Australia ‘must act’ on alleged corruption

Australia ‘must act’ on alleged corruption

Australian authorities have been urged to start legal proceedings against a prominent Malaysian family over the alleged laundering of $30 million in South Australia.


A report released on Wednesday by the Swiss-based Bruno Manser Fund, an anti-corruption organisation concerned over logging of rainforests, alleges Sarawak governor and former chief minister Abdul Taib Mahmud and his family invested $30 million of unexplained wealth in Adelaide real estate in the 1990s, principally a major hotel.

Bruno Manser Fund director Lukas Straumann says the report sets out a prima facie case of money laundering and should be enough to trigger criminal proceedings in Australia.

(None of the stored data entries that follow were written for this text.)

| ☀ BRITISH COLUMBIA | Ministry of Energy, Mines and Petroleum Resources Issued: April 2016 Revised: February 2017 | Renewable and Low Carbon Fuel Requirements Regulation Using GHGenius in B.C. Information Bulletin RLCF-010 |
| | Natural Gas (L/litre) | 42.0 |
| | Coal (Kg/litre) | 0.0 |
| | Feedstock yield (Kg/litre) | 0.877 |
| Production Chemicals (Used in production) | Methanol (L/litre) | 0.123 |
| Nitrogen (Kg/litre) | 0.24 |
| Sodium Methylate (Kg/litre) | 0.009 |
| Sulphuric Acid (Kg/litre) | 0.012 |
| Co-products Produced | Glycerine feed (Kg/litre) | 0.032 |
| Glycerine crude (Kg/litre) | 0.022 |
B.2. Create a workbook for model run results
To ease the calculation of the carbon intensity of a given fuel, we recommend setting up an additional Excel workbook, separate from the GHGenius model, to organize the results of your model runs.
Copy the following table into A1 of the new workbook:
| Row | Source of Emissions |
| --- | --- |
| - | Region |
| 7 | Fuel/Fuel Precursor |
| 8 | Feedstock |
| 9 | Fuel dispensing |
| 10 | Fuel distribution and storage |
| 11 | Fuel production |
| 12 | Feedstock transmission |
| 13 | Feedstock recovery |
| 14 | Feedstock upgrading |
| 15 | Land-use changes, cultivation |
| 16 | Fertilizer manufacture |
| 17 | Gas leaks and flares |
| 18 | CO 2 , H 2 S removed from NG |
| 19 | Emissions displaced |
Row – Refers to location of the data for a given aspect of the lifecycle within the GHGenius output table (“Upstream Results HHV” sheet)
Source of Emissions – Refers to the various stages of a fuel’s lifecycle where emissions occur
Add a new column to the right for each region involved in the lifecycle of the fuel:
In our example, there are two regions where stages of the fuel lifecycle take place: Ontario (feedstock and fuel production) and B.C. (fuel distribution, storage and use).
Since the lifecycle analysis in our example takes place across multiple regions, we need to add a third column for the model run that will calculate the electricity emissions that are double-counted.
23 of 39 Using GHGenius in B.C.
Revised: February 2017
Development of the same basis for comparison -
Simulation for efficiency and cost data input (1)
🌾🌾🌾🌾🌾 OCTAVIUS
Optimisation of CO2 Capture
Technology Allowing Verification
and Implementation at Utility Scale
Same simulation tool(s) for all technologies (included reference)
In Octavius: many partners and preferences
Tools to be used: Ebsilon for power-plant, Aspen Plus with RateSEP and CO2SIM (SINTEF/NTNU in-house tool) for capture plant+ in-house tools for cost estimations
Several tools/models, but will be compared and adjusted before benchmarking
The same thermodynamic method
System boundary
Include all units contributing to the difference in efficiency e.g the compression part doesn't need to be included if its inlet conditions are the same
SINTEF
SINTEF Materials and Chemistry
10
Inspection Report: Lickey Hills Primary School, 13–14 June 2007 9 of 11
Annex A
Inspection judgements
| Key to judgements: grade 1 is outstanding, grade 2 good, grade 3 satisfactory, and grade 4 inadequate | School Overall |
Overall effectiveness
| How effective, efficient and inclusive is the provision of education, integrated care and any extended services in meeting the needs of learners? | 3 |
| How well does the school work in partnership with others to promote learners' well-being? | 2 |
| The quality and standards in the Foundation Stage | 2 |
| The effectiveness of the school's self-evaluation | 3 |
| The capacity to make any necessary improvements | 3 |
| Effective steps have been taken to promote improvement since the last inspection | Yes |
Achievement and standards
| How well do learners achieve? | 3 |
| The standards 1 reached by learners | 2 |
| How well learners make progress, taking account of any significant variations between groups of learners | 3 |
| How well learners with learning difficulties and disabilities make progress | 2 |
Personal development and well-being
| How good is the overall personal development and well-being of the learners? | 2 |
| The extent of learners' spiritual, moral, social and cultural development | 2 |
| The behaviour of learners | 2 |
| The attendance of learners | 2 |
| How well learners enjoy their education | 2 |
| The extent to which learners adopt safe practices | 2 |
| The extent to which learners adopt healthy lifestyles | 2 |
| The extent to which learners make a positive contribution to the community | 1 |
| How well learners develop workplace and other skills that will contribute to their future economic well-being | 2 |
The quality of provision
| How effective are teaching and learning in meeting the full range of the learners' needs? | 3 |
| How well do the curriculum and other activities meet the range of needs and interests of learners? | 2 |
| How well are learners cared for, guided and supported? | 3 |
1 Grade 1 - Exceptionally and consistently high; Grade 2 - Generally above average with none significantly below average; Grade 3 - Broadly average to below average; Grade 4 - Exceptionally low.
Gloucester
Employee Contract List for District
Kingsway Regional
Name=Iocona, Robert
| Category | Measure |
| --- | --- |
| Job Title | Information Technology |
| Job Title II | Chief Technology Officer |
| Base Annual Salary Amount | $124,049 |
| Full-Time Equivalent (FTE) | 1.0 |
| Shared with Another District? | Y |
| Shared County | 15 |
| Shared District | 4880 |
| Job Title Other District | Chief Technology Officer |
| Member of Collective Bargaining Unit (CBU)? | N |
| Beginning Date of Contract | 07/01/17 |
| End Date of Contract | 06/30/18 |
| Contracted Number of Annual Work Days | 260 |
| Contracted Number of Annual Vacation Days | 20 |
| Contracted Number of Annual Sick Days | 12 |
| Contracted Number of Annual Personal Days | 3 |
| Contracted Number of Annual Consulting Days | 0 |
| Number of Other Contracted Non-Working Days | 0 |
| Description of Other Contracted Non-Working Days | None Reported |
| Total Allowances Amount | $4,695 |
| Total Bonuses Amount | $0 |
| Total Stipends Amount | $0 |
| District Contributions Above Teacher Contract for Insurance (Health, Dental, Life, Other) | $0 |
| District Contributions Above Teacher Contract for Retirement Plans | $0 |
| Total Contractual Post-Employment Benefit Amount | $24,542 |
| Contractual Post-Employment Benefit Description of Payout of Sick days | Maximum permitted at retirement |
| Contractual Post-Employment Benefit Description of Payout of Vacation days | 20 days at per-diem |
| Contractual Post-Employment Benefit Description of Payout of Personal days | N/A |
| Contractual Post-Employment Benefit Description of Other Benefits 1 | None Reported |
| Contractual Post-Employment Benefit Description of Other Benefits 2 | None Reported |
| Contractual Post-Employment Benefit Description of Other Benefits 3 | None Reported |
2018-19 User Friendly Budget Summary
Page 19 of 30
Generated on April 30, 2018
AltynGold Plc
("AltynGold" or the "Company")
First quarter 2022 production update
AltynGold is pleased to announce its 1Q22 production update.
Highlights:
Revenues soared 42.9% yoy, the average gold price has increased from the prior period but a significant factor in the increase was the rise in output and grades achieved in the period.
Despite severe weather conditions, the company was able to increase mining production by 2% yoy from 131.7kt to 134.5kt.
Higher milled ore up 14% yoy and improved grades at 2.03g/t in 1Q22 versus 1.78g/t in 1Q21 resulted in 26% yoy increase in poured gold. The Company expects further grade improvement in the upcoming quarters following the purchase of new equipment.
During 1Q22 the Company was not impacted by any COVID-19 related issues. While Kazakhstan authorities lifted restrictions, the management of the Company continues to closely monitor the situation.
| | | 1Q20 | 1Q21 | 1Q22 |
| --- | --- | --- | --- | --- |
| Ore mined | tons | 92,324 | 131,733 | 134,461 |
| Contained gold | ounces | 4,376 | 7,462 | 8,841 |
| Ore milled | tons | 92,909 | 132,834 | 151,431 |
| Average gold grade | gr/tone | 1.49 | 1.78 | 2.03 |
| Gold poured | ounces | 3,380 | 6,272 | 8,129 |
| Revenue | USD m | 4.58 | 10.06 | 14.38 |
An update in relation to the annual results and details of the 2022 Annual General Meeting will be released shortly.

He says Taib Mahmud has been under investigation for the past four years by the Malaysian anti-corruption commission but the probe has faced strong political resistance.

“What we see here in Adelaide fits into an international pattern,” Mr Straumann told reporters in Adelaide.

“If Australian prosecutors undertook an investigation, together with prosecutors in the UK and the US, I think that would really have some weight and Malaysia could be pressured to co-operate.”

State Greens MP Mark Parnell has called on the South Australian government to investigate the allegations raised by the Bruno Manser Fund.

In a motion in state parliament on Tuesday, Mr Parnell asked the government to freeze all the Taib family’s assets in SA where no credible explanation for the wealth could be provided.

The case should be referred to the appropriate federal government law enforcement agencies, he said.

The Bob Brown Foundation has also urged the federal government to conduct an investigation.

“Australia needs to take consistent action to crack down on money laundering, tax avoidance and corruption and act to ensure higher levels of transparency,” foundation campaign manager Jenny Weber said.

“Doing nothing implicates Australia in the unacceptable practices of corruption.”